When running the analysis using a separate script from that used for the simulation (as I think would be a common approach when the simulation is done in a cluster) I encounter a problem. The method init() of the class Simulation can take as input argument sim_spec the label of a previous simulation. As I understand, those lines:

        if isinstance(sim_spec, dict):
            check_custom_params(sim_spec, self.params)
            self.custom_params = sim_spec
        else:
            fn = os.path.join(data_path,
                              sim_spec,
                              '_'.join(('custom_params',
                                        sim_spec)))
            with open(fn, 'r') as f:
                self.custom_params = json.load(f)['sim_params']

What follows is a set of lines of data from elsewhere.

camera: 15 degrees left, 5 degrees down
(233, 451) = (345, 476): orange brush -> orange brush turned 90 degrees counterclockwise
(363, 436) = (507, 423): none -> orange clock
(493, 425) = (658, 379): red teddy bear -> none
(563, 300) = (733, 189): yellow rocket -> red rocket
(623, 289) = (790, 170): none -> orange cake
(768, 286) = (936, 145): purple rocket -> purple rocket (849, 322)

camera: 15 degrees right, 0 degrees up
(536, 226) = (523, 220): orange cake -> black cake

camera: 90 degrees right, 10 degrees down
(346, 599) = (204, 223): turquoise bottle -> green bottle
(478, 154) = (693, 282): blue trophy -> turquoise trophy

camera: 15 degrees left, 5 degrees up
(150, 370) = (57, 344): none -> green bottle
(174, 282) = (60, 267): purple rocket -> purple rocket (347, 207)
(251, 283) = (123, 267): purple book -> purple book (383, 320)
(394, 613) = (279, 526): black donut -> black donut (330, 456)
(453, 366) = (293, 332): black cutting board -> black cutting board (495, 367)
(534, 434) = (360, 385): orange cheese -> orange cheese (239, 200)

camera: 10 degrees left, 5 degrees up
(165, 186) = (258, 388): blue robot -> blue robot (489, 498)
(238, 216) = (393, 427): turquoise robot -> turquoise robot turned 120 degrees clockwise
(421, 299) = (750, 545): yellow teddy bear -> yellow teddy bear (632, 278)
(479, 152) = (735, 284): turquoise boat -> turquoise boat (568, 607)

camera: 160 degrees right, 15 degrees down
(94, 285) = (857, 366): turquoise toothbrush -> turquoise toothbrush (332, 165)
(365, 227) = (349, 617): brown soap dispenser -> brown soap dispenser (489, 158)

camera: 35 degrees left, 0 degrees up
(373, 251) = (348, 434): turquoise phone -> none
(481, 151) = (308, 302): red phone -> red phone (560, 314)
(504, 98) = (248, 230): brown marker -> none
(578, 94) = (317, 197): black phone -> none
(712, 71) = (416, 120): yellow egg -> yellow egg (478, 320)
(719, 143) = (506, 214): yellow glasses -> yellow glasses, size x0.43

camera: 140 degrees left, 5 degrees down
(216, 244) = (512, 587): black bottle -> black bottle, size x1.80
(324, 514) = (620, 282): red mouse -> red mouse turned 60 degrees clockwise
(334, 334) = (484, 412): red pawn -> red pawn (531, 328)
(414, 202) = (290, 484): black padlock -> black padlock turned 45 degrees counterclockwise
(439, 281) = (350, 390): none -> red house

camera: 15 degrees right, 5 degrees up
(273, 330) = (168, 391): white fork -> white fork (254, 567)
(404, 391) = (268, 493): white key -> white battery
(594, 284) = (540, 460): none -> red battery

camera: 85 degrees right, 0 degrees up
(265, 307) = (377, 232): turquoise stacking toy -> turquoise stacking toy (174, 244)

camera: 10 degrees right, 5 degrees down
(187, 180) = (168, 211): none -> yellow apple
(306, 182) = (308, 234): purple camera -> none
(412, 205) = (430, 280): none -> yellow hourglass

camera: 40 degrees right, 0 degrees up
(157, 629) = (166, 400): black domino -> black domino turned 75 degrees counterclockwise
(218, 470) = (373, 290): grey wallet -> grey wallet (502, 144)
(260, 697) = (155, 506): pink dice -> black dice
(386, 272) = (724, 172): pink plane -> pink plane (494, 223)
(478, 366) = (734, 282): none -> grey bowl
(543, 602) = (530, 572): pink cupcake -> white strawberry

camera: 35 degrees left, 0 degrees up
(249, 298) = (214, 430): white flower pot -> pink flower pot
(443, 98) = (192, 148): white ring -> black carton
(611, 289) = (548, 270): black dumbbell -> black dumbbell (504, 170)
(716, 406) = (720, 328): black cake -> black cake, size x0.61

        nested_update(self.params, self.custom_params)

        self.network = network
        self.label = dicthash.generate_hash_from_dict({'params': self.params,
                                                       'network_label': self.network.label})

check if sim_spec is a dict, otherwise it is assumed is a string which is used to build the path were simulation data are stored. However the last line self.label = dicthash.generate_hash_from_dict(...) generates a new label, no matter if it was already specifed by sim_spec. The following code seem to work for me:

        if isinstance(sim_spec, dict):
            check_custom_params(sim_spec, self.params)
            self.custom_params = sim_spec
            self.label = None
        else:
            fn = os.path.join(data_path,
                              sim_spec,
                              '_'.join(('custom_params',
                                        sim_spec)))
            with open(fn, 'r') as f:
                self.custom_params = json.load(f)['sim_params']
            self.label = sim_spec

        nested_update(self.params, self.custom_params)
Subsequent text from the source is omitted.